Daher sind Aufklärung, Öffentlichkeits- und Bildungsarbeit, aber auch Gedenken, Erinnern und Lernen aus der Vergangenheit in ihren Augen essenziell – vor allem die Einbeziehung von Opfern und deren Angehörigen. Dass dabei so viel schiefläuft, sei oft nicht mit der Floskel »gut gemeint, schlecht gemacht« zu entschuldigen.

Bevor sich eine Gesprächsrunde diesem Thema in der Veranstaltungsreihe widmete, versammelten sich die Teilnehmenden am Mahnmal für die ermordeten und deportierten Sinti und Roma. Dort sind 39 Namen aufgelistet, allein 18 aus Kelly Laubingers Familie.

Zur Veranstaltungsreihe in Neumünster gehörte auch das im Vorjahr in Berlin ins Leben gerufene »Dynamic Memory Lab«, ein kleiner Holzpavillon, der zahlreichen Informationen über die vielfältige Kultur und Historie der Sinti- und Roma-Minderheit aufwartet. Das Lab als »mobile Infobörse« ist Ende September sogar in Madrid zu erleben.

Zwei Workshops lieferten zudem praktisches Handwerkszeug für Mut machendes Engagement: Zum einen ging es um die Erstellung von »Zines«, kleinen Magazinen als Publikationsmedium in der Erinnerungskultur.

Größeren Zuspruch fand ein Film- und Diskussionspanel zum verantwortungslosen Umgang staatlicher Stellen mit dem rassistischen Neonazi-Mordanschlag in Mölln 1992. Als direkt Betroffener berichtete Ibrahim Arslan, der den Anschlag als kleines Kind überlebt hat, über die jahrzehntelange Kontinuität ausgrenzenden und instrumentalisierten Gedenkens in Mölln.

Mölln, Solingen, Lübeck, Hanau, Halle und bei allen Morden des rechtsterroristischen NSU: Überall hat die postmigrantische Gesellschaft nach Auffassung von Max Czollek in der Aufarbeitung versagt.
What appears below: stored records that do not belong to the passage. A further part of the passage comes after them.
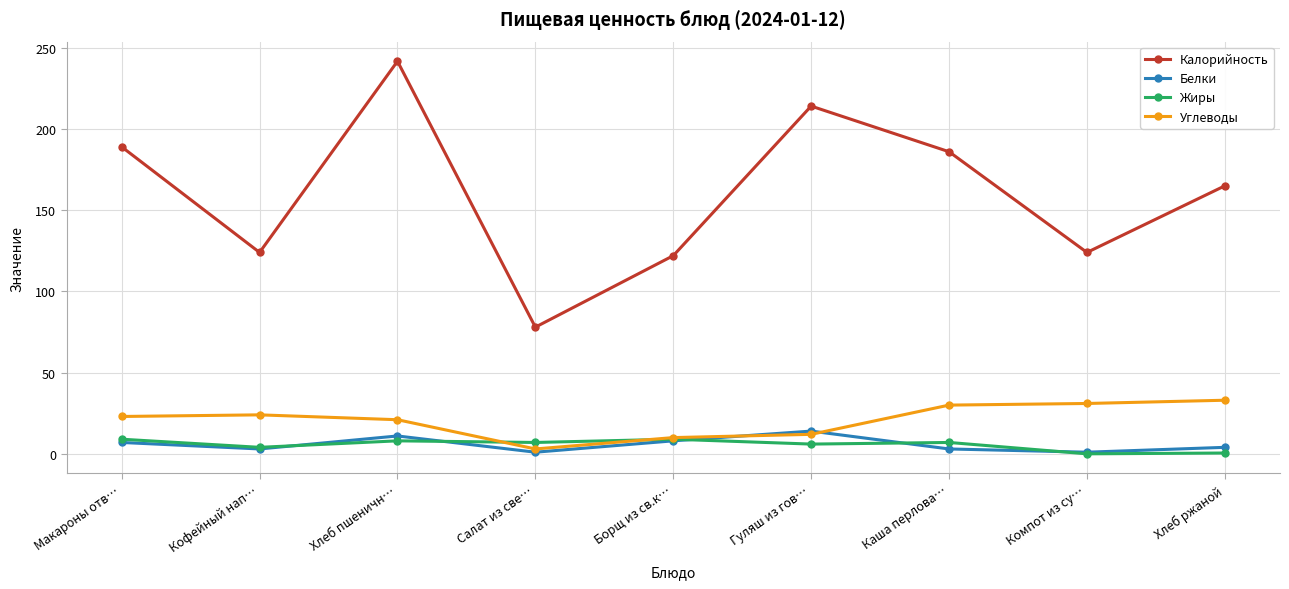

List the series in order of their peak value, highest first.

Калорийность, Углеводы, Белки, Жиры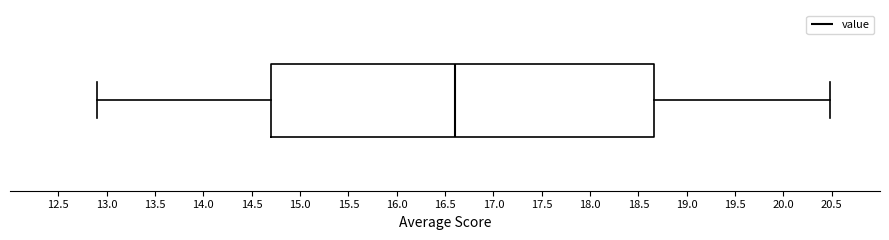

Where is the left edge of the box on the x-axis? The values are not printed on the chart, so give them approximately, as read against the axis.

14.70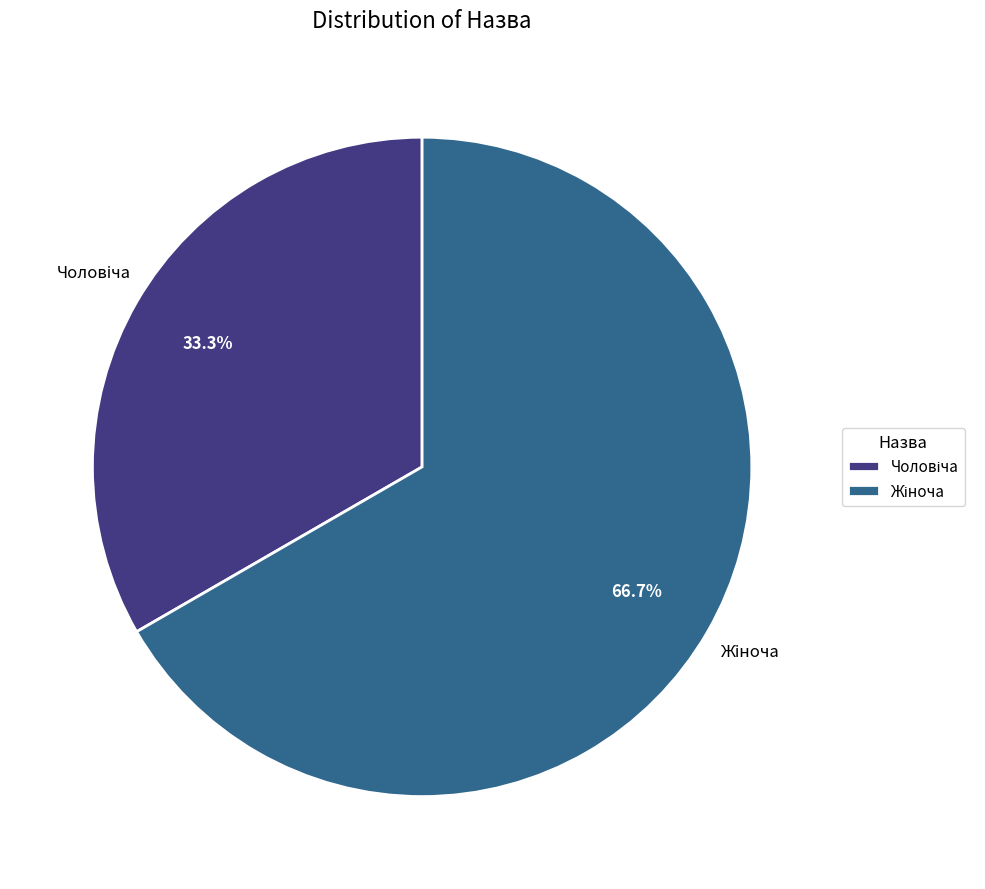

How many slices are in this pie chart?

2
Für Arslan ist es beschämend, dass viele Schulveranstaltungen, bei denen er sich als Betroffener Diskussionen stellt, keinerlei öffentliche Unterstützung erfahren. »Wenn die Betroffenen in der Gedenkarbeit ignoriert oder gezielt ausgegrenzt werden, darf man sich nicht wundern, wenn diese das Erinnern mit ihrer Authentizität selbst in die Hand nehmen«, schildert Arslan die Entstehung der »Möllner Rede im Exil«.